Given text:
※ ※ ※
Full disclosure: I’m a bit of a control freak.
I don’t think I’m overbearing or bossy, but I definitely get stressed when I’m affected by something outside of my control.
In school, group projects would literally keep me up at night.
The idea of half my grade being in someone else’s hands gave me stomach pains.
I share this because it helps to underscore the idea that automating things doesn’t come naturally to me.
As much as I love technology, I’m not sure I totally trust it.
But I have to admit, automation is one of the best things I did to take control of our personal finances.
The primary benefit of automating our finances is that it’s forced us to prioritize our goals over our immediate desires.
It’s easy to say “I’ll save whatever’s left at the end of the month,” but when we do that, how often do we actually have anything left?
By forcing ourselves to save first, we limit our spending, not our savings, and create positive long-term habits.
We’re preventing lifestyle creep and largely automating our path to financial freedom.
※ ※ ※
Data rows:
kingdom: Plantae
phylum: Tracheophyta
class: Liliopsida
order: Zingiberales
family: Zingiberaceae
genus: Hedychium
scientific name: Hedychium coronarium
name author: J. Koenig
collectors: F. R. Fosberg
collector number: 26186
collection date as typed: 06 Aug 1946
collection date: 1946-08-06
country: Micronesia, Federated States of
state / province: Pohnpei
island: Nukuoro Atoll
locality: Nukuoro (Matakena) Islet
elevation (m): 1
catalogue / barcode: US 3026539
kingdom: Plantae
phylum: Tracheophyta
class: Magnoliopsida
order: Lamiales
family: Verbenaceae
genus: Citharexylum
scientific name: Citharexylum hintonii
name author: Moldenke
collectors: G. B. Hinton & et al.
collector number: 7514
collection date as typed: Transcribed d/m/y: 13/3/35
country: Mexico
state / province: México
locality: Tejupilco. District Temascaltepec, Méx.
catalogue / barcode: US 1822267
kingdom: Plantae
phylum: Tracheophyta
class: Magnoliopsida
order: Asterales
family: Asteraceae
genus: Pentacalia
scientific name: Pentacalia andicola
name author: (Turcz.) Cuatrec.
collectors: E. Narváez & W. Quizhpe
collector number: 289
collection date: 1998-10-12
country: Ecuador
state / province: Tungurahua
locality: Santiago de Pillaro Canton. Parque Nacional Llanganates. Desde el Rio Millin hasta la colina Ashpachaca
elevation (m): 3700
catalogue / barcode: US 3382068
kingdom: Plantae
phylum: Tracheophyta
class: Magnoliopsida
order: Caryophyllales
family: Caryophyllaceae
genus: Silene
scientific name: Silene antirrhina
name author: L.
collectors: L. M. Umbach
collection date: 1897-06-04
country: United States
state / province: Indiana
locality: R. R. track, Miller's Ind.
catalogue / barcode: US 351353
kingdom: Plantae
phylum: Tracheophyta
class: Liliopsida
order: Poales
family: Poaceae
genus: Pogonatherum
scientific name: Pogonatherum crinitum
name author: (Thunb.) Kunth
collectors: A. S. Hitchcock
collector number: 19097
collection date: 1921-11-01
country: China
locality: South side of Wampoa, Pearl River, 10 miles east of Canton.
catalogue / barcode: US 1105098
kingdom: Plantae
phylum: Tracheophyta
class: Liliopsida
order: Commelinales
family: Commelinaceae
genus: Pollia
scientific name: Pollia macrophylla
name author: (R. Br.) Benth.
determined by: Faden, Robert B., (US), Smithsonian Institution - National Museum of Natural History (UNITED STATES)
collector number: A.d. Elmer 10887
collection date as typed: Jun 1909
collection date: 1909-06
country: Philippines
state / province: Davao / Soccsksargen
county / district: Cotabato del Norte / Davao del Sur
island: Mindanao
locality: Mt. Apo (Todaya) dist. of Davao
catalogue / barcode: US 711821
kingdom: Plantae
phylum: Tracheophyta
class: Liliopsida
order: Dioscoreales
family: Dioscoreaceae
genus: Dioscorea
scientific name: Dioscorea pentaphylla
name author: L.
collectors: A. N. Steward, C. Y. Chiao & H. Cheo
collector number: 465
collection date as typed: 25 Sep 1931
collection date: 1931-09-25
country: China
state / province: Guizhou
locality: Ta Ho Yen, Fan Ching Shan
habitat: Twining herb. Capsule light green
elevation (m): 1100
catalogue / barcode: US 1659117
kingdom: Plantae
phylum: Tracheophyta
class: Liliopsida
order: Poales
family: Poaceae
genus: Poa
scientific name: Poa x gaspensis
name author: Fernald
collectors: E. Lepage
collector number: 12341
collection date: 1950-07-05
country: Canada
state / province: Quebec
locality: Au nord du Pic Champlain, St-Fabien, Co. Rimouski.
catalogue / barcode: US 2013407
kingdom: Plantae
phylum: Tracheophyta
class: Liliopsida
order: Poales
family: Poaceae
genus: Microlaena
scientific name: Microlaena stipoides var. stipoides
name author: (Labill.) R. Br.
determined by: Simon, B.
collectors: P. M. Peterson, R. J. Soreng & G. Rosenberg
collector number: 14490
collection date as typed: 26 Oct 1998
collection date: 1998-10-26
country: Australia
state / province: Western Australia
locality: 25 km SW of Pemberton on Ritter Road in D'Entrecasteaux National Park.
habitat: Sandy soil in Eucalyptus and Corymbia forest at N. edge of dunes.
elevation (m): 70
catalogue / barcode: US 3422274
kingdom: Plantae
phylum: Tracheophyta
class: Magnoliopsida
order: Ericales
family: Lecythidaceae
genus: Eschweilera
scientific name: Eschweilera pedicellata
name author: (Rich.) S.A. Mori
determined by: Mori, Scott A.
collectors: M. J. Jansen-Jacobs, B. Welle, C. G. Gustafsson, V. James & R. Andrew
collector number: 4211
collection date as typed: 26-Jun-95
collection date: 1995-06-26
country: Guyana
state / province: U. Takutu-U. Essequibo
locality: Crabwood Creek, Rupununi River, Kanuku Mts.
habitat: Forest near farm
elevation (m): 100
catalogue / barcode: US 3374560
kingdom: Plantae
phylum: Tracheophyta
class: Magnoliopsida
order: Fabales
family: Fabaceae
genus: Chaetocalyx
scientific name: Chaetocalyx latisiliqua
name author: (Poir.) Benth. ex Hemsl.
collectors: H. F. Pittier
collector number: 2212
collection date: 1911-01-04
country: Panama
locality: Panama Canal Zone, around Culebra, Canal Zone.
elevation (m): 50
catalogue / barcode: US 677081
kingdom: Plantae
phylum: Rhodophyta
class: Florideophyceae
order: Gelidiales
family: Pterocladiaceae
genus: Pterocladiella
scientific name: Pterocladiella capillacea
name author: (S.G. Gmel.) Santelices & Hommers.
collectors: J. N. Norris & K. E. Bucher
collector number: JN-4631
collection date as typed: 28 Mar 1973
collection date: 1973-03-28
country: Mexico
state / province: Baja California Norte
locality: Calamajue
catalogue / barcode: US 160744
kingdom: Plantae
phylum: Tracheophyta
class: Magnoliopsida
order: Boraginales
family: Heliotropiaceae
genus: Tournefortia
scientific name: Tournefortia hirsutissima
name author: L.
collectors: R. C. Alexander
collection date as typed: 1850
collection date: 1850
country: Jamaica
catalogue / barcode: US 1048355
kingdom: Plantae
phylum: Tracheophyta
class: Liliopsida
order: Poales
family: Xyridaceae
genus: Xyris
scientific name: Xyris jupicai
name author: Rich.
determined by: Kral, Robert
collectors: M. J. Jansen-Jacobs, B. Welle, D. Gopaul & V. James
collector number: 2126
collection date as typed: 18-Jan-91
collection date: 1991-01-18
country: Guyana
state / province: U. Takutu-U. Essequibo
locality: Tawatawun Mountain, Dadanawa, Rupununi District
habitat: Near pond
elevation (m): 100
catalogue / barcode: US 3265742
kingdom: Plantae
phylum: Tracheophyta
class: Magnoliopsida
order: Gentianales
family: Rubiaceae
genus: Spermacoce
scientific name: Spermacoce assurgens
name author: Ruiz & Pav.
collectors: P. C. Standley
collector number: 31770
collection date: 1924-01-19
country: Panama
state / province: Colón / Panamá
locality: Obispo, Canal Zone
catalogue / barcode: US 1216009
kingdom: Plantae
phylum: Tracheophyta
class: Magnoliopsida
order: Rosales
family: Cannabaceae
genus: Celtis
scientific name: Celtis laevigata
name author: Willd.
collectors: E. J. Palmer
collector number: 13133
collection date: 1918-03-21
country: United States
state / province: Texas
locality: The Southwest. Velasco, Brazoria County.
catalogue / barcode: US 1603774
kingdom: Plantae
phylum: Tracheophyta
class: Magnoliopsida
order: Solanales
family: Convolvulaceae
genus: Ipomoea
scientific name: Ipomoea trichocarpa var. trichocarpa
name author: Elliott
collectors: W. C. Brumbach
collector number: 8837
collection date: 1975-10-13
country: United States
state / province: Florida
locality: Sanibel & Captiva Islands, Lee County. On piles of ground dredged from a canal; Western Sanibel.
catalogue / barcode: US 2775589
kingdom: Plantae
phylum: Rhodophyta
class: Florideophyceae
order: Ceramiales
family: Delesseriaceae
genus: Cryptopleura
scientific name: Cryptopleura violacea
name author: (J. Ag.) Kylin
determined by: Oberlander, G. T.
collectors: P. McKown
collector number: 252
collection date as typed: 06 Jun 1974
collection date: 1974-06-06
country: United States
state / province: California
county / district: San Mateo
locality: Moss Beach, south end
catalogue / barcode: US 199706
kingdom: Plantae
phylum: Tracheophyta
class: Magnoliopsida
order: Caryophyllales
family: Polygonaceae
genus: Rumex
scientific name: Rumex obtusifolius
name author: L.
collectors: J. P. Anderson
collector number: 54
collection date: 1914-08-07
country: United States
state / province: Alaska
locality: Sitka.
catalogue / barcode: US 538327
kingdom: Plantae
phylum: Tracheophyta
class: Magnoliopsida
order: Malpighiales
※ ※ ※
Set tasks:
(a) Answer these from the passage on automating finances:
(i) What would keep the writer up at night in school?
(ii) What does the writer call the primary benefit of automating their finances?
(iii) What does saving first limit, according to the passage?
(b) Rewrite the passage on automating finances with "technology" renamed to "software". Begin at the words "As much as I" and stop after "have anything left?".
Answer from the text alone, without outside knowledge.

Full answers:
(a)
(i) Group projects.
(ii) It has forced them to prioritize their goals over their immediate desires.
(iii) Their spending, not their savings.

(b)
As much as I love software, I’m not sure I totally trust it.
But I have to admit, automation is one of the best things I did to take control of our personal finances.
The primary benefit of automating our finances is that it’s forced us to prioritize our goals over our immediate desires.
It’s easy to say “I’ll save whatever’s left at the end of the month,” but when we do that, how often do we actually have anything left?